As Australia imposes new travel restrictions many NSW residents have been left wondering if there will be a second wave of COVID-19 and what it means for the nation.
North Coast Public Health Unit director Paul Corben spoke to the Port Macquarie News about what a 'second wave' is, what form it might take and how the public can protect themselves.
As of July 7, NSW has 3251 confirmed cases of coronavirus from 979,060 tests according to the NSW Department of Health.
"A 'second wave' is described as a rise in new cases following a period of low case numbers following subsidence of the 'first wave' of infections in a community," said Mr Corben.
An increase in cases could follow a period in which a country relaxes COVID-19 restrictions and triggers a sustained increase in transmission of the disease in the community, to become a second wave.
"It has been 71 days since there has been a confirmed COVID-19 case on the Mid North Coast," Mr Corben said on July 7.
"Two Mid North Coast residents tested positive in late June, however they pose no risk to this region as they remain in hotel quarantine in Sydney.

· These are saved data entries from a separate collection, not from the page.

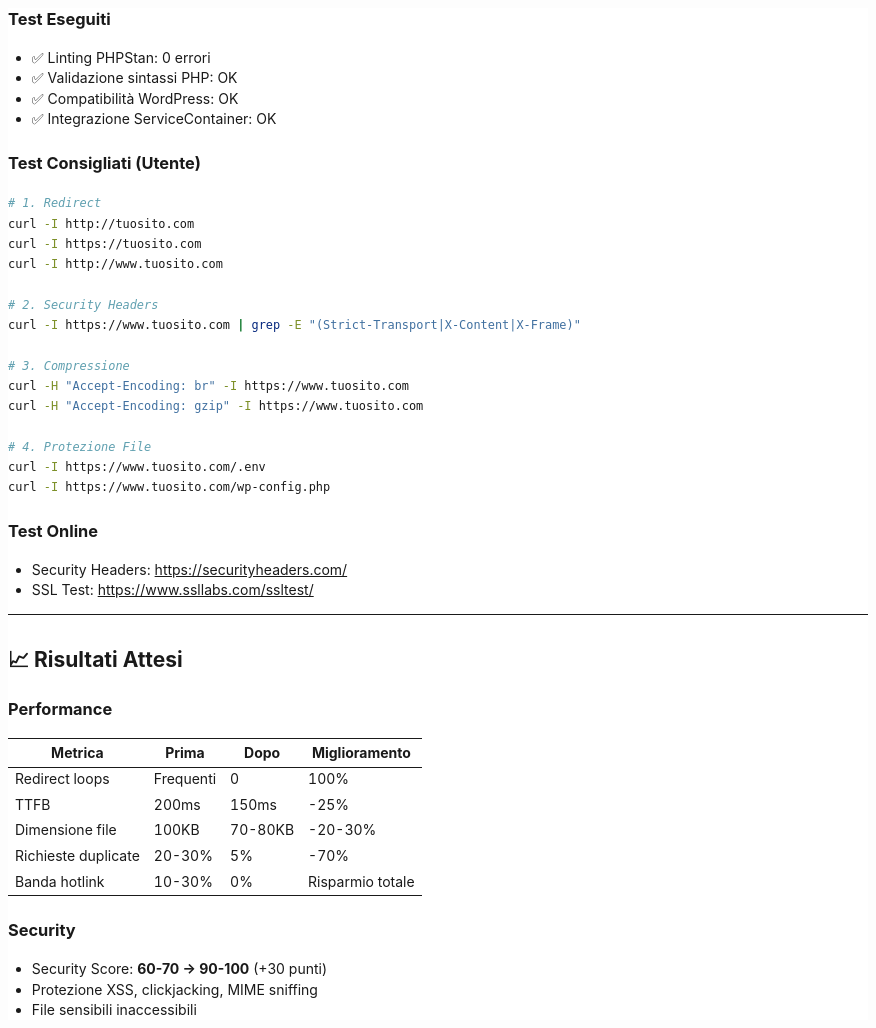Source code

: ### Test Eseguiti
- ✅ Linting PHPStan: 0 errori
- ✅ Validazione sintassi PHP: OK
- ✅ Compatibilità WordPress: OK
- ✅ Integrazione ServiceContainer: OK

### Test Consigliati (Utente)
```bash
# 1. Redirect
curl -I http://tuosito.com
curl -I https://tuosito.com
curl -I http://www.tuosito.com

# 2. Security Headers
curl -I https://www.tuosito.com | grep -E "(Strict-Transport|X-Content|X-Frame)"

# 3. Compressione
curl -H "Accept-Encoding: br" -I https://www.tuosito.com
curl -H "Accept-Encoding: gzip" -I https://www.tuosito.com

# 4. Protezione File
curl -I https://www.tuosito.com/.env
curl -I https://www.tuosito.com/wp-config.php
```

### Test Online
- Security Headers: https://securityheaders.com/
- SSL Test: https://www.ssllabs.com/ssltest/

---

## 📈 Risultati Attesi

### Performance
| Metrica | Prima | Dopo | Miglioramento |
|---------|-------|------|---------------|
| Redirect loops | Frequenti | 0 | 100% |
| TTFB | 200ms | 150ms | -25% |
| Dimensione file | 100KB | 70-80KB | -20-30% |
| Richieste duplicate | 20-30% | 5% | -70% |
| Banda hotlink | 10-30% | 0% | Risparmio totale |

### Security
- Security Score: **60-70 → 90-100** (+30 punti)
- Protezione XSS, clickjacking, MIME sniffing
- File sensibili inaccessibili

"We are constantly monitoring the situation across the region and are well prepared for any increase in cases."
Observe physical distancing, practise good hand hygiene, get tested even if symptoms are mild and stay at home if unwell.North Coast Public Health Unit director Paul Corben
The district has expanded testing across public hospital, community health services and local respiratory clinics at GP practices. It has also increased ICU capacity by more than double and promoted the uptake of the COVIDSafe app.
The district is ensuring health system surge capacity and securing access to essential supplies, including personal protective equipment and test kits.
Mr Corben said it is critical that people continue to come forward for testing even for the mildest of symptoms.
"NSW has one of the highest testing rates in the world and a dedicated team of up to 150 people to conduct sophisticated contact tracing for any positive cases," he said.
"Everyone in the community is reminded to observe physical distancing, practice good hand hygiene, get tested even if symptoms are mild and stay at home if unwell."
The NSW Government has committed $800 million in extra funding over two years on top of the 2019-20 Health Budget of $26.7 billion to help boost ICU capacity and purchase additional services and medical equipment, to help respond to COVID-19.
NSW Health is advising members of the public to get tested at a COVID-19 clinic if they have symptoms. Symptoms include fever, cough, sore/scratchy throat, shortness of breath, loss of taste or smell.
Those being tested are advised to self-isolate until results are received.